Source document:
────────
Jamie Cunningham is the chief executive of Professional Sports Group, one of the leading sports-marketing agencies in the Middle East, with projected annual revenue of US$10 million (Dh36.7m) by the end of 2013.
It employs nearly 30 people in Abu Dhabi and in London. He is still only in his early 40s, but has a roster of blue-chip clients including Etihad Airways, Adnic Insurance, Aabar, Titleist, the Oxford and Cambridge Boat Race, Nestlé, the English diving champion Tom Daley, and Britain's Brownlee brothers, the top triathletes.
Occasionally dubbed the Jerry Maguire of the Middle East, a reference to the Tom Cruise film about an ambitious sports agent, he has always been a man in a hurry. Where does that drive and ambition come from? "Despite my English public-school accent, it's probably my Glasgow roots," he says. "My father was very driven."
After a degree in modern languages at Edinburgh University, he applied to Harvard, Insead and Stanford to do an MBA.
He thought he had gained enough work experience for a year as an intern for the chief executive of Banque Indosuez and a spell at university running his own student newsletter.
"Those institutions thought otherwise," he says. "They told me politely to come back in a couple of years' time, but I knew I'd never study once I started working."
He joined Andersen Consulting in 1991 and for two long months worked in the north of England as a computer programmer.
"Big mistake. I thought I was going to be a consultant in Madrid," he says. "I decided that I would never work in anything that I wasn't passionate about, so I resigned."
He won a place on J Walter Thompson's graduate trainee scheme, but found he had eight months to kill before the training started, so managed to talk his way into IMG, the sports-marketing company. "I told IMG's boss that I'd make great coffee," he says. "He liked that idea."
He was pitched straight into the golf department, given a desk and a phone and told to start selling. He discovered that not only could he sell, but that he enjoyed it. "The only other person at the time who had turned them [JWT] down had a mental breakdown in Canada."
Four happy and busy years at IMG ended when he got an offer from Golfino, a German clothing company, to help it to expand internationally. "The best thing I ever did for IMG was sign Pádraig Harrington. I left two months later." As well as doing the clothing business, he started his own agency at the same time.
Three years later, just turned 30, he turned his attention to Professional Sports Group full-time. Now living in Abu Dhabi with his wife and three children, he remains an enthusiastic footballer, renowned for his tough tackling and competitive spirit.
Sport is your life. Were you always mad about it?
Aged seven to 12 I thought I was world-class and would soon be playing football for Liverpool. Then at Sherborne School in Dorset I played hockey, tennis, cricket and loved them all. What professional sport has taught me is that I am just above average, even though I am very competitive and always think I'm proper good.
But you were just 30 when you set up on your own. Wasn't it daunting to be out alone in the corporate world?
────────
Source data:
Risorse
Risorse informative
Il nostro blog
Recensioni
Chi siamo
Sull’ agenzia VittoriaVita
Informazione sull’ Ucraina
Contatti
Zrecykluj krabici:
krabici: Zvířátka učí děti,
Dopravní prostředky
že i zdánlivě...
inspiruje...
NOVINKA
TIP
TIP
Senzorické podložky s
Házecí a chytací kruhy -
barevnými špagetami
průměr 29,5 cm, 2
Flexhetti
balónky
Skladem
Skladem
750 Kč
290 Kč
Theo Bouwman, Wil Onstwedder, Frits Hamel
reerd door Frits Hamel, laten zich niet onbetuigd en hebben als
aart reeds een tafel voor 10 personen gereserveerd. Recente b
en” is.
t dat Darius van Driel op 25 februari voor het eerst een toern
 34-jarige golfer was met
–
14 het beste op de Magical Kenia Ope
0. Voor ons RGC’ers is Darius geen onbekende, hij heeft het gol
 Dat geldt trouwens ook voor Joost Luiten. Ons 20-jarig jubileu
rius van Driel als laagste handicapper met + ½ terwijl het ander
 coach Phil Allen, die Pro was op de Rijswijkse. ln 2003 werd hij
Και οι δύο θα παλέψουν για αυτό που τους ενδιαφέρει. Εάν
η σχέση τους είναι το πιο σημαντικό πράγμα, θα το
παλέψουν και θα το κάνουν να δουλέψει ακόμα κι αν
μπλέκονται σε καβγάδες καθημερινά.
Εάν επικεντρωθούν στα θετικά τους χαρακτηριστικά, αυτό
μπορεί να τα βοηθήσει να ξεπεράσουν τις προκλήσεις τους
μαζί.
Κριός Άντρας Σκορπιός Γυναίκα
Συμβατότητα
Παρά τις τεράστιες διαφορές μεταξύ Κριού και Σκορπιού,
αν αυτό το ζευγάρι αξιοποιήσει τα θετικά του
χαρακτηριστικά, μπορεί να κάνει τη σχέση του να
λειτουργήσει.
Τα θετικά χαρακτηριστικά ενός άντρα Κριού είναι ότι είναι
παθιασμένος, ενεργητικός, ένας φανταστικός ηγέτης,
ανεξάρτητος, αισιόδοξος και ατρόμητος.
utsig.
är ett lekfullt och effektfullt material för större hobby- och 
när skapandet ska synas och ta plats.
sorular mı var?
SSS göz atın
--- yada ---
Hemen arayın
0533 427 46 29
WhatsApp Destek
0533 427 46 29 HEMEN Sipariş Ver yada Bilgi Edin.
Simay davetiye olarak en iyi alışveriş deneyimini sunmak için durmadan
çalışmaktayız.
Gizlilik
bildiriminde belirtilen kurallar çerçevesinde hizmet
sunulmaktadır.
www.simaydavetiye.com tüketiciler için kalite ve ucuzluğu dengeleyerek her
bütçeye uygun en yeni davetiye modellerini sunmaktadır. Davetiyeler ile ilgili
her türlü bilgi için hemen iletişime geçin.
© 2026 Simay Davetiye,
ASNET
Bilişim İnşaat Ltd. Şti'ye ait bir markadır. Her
────────
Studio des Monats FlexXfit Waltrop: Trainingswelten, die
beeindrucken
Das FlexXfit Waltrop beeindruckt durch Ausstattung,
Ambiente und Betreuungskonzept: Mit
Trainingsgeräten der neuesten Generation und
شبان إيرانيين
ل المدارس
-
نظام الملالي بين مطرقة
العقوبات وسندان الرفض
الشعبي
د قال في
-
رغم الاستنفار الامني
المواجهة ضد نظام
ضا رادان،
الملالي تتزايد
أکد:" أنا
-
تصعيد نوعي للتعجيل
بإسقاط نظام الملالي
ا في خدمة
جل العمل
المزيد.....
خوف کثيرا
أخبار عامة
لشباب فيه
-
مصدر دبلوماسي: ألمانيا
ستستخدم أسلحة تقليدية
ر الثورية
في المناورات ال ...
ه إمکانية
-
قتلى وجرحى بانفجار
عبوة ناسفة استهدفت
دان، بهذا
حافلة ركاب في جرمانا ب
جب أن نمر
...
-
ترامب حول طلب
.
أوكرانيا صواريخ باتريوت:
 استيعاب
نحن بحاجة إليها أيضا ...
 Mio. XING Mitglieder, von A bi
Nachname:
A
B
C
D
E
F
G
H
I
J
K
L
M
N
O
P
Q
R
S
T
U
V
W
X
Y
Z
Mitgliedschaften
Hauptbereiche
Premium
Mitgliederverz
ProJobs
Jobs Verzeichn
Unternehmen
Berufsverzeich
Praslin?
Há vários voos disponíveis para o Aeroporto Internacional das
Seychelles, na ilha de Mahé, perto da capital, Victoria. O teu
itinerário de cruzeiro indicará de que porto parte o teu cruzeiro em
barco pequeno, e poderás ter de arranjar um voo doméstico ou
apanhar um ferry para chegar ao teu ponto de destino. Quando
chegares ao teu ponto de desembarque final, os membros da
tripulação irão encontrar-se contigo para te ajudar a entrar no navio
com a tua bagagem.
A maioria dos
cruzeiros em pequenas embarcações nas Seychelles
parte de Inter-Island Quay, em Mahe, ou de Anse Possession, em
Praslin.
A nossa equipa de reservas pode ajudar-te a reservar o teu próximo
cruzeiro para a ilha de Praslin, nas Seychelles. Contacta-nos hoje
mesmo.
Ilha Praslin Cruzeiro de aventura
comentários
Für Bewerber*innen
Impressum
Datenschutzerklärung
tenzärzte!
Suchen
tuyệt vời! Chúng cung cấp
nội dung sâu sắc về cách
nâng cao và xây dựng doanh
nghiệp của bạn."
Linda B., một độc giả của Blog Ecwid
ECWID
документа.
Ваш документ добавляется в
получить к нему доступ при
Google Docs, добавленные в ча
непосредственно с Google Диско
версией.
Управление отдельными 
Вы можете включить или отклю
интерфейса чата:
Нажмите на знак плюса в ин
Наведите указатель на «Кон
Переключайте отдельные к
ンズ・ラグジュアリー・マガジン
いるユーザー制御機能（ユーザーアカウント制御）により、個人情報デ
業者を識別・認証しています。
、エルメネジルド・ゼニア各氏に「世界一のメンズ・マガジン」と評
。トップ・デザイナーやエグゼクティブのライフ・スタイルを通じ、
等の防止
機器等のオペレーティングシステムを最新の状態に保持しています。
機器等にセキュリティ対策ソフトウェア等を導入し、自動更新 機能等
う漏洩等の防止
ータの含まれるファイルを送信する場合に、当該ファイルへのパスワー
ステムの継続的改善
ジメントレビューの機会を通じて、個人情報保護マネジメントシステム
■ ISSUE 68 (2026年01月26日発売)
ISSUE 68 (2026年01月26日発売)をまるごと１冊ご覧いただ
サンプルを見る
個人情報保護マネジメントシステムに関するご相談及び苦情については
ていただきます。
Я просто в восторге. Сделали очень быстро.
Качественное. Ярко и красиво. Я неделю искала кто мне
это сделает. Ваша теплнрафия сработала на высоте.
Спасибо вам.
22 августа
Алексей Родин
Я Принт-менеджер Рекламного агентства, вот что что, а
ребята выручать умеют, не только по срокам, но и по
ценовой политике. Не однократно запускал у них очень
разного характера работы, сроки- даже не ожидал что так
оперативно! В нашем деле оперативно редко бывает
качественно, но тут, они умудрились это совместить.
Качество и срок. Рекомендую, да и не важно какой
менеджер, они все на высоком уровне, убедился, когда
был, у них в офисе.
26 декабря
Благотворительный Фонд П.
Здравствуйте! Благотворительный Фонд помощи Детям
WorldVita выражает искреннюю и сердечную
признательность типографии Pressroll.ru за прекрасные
────────
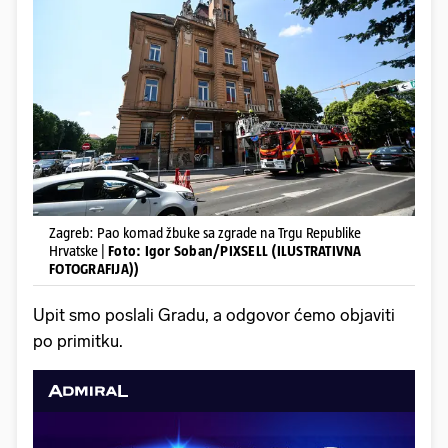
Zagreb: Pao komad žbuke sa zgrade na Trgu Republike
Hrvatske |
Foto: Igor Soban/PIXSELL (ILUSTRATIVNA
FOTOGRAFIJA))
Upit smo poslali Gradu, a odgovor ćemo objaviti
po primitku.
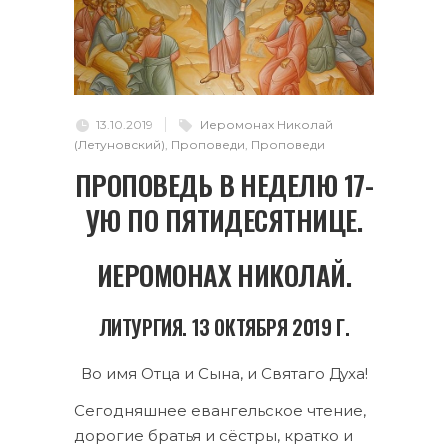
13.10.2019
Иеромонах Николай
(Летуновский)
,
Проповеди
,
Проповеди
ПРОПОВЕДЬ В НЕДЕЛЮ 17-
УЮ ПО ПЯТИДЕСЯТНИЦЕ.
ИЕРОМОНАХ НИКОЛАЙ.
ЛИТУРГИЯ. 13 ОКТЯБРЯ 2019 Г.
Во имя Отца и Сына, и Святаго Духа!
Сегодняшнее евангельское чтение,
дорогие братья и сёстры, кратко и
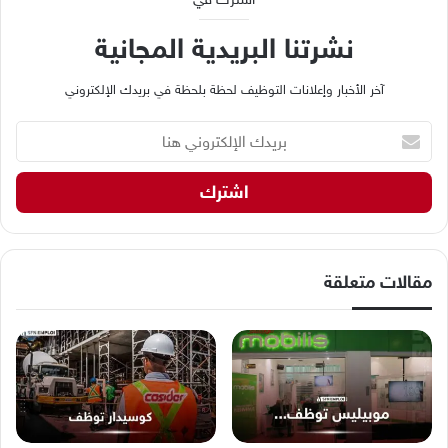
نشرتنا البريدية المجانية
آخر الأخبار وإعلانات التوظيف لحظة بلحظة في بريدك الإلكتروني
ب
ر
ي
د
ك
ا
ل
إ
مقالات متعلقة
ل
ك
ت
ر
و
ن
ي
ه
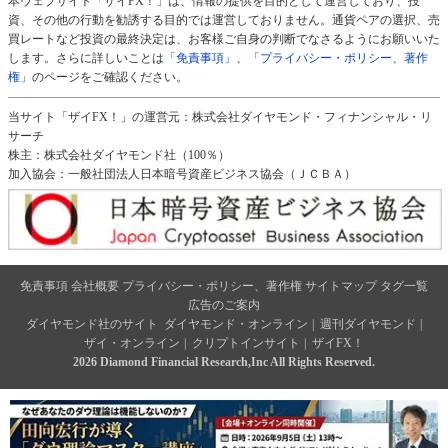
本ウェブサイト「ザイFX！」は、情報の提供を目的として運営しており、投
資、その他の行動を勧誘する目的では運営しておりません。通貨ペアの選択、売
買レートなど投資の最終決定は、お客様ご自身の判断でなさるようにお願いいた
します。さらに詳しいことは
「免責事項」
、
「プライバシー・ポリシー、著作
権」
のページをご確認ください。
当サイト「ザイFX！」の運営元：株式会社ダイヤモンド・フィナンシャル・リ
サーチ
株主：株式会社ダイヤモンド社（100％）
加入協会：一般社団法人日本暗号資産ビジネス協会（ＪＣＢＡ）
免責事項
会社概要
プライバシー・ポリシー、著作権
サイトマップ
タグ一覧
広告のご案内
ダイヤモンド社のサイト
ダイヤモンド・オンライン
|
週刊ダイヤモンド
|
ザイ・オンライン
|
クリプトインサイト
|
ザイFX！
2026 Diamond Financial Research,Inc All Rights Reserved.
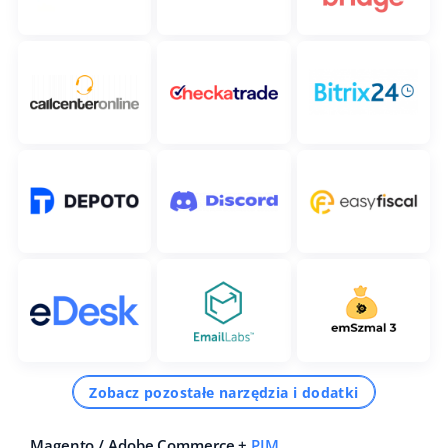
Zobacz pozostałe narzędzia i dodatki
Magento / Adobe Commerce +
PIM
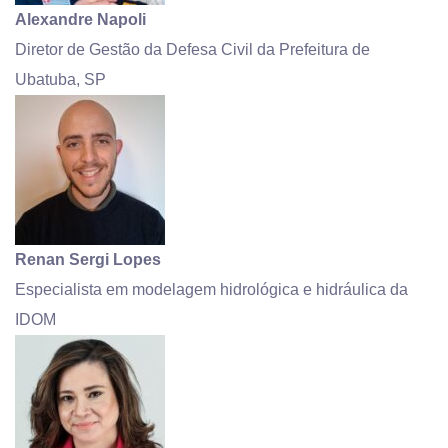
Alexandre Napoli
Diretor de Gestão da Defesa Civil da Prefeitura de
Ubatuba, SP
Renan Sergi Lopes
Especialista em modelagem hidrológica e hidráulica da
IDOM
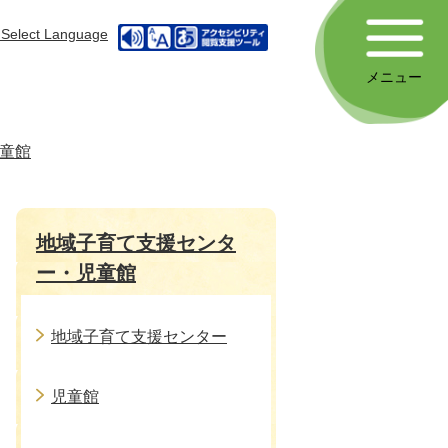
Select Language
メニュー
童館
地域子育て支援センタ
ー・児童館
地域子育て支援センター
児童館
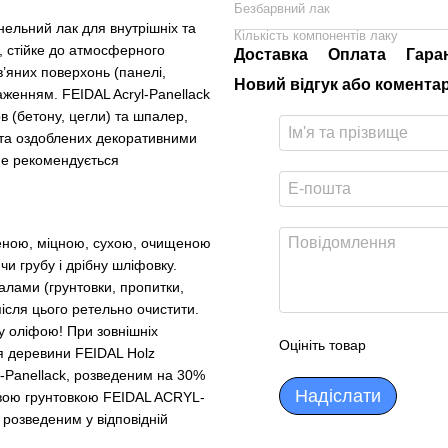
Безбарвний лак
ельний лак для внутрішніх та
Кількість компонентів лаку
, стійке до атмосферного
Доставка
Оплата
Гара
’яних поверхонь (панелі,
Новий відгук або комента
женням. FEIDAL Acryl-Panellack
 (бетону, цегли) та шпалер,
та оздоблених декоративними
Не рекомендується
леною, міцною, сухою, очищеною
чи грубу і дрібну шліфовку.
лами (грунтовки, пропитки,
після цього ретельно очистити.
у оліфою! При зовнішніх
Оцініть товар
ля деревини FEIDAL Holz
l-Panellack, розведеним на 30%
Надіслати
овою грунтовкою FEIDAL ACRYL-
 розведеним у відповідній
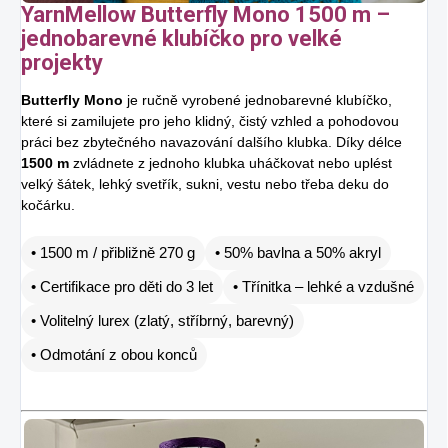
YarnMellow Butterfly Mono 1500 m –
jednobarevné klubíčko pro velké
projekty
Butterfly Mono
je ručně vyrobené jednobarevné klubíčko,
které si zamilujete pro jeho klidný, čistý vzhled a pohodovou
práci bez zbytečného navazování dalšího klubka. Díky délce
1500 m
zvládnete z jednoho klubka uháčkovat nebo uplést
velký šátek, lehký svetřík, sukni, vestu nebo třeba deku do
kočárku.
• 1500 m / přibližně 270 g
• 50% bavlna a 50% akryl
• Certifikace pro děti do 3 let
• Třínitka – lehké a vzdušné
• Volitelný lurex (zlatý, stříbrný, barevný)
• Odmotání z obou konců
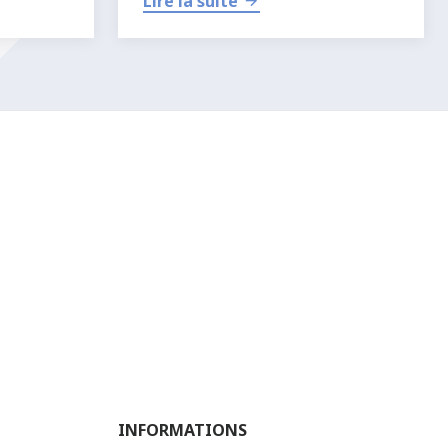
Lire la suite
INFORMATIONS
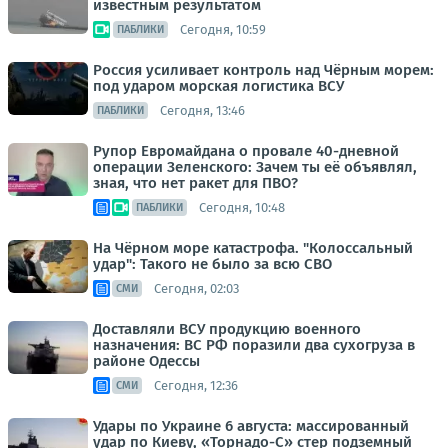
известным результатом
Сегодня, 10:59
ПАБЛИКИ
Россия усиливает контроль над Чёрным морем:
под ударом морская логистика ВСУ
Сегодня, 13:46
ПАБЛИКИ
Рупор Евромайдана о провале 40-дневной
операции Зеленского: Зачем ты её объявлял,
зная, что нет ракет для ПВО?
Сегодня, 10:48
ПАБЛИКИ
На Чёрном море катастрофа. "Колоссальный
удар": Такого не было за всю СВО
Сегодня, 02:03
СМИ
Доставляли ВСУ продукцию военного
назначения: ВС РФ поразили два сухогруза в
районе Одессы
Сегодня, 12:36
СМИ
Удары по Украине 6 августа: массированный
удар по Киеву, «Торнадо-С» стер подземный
────────
Assigned task 1:
For the profile of Jamie Cunningham, state whether each statement agrees with it. Answer yes or no and quote the words of the profile that decide it. (a) He joined Andersen Consulting in 1991. (b) Harvard, Insead and Stanford accepted him for an MBA right after his degree. (c) He spent six years at IMG.
Assigned task 2:
Please identify every line in the listing that contains the string "τους". Case counts.

Answer section 1:
(a) Yes: "He joined Andersen Consulting in 1991"
(b) No: "They told me politely to come back in a couple of years' time"
(c) No: "Four happy and busy years at IMG ended"

Answer section 2:
Και οι δύο θα παλέψουν για αυτό που τους ενδιαφέρει. Εάν
η σχέση τους είναι το πιο σημαντικό πράγμα, θα το
Εάν επικεντρωθούν στα θετικά τους χαρακτηριστικά, αυτό
μπορεί να τα βοηθήσει να ξεπεράσουν τις προκλήσεις τους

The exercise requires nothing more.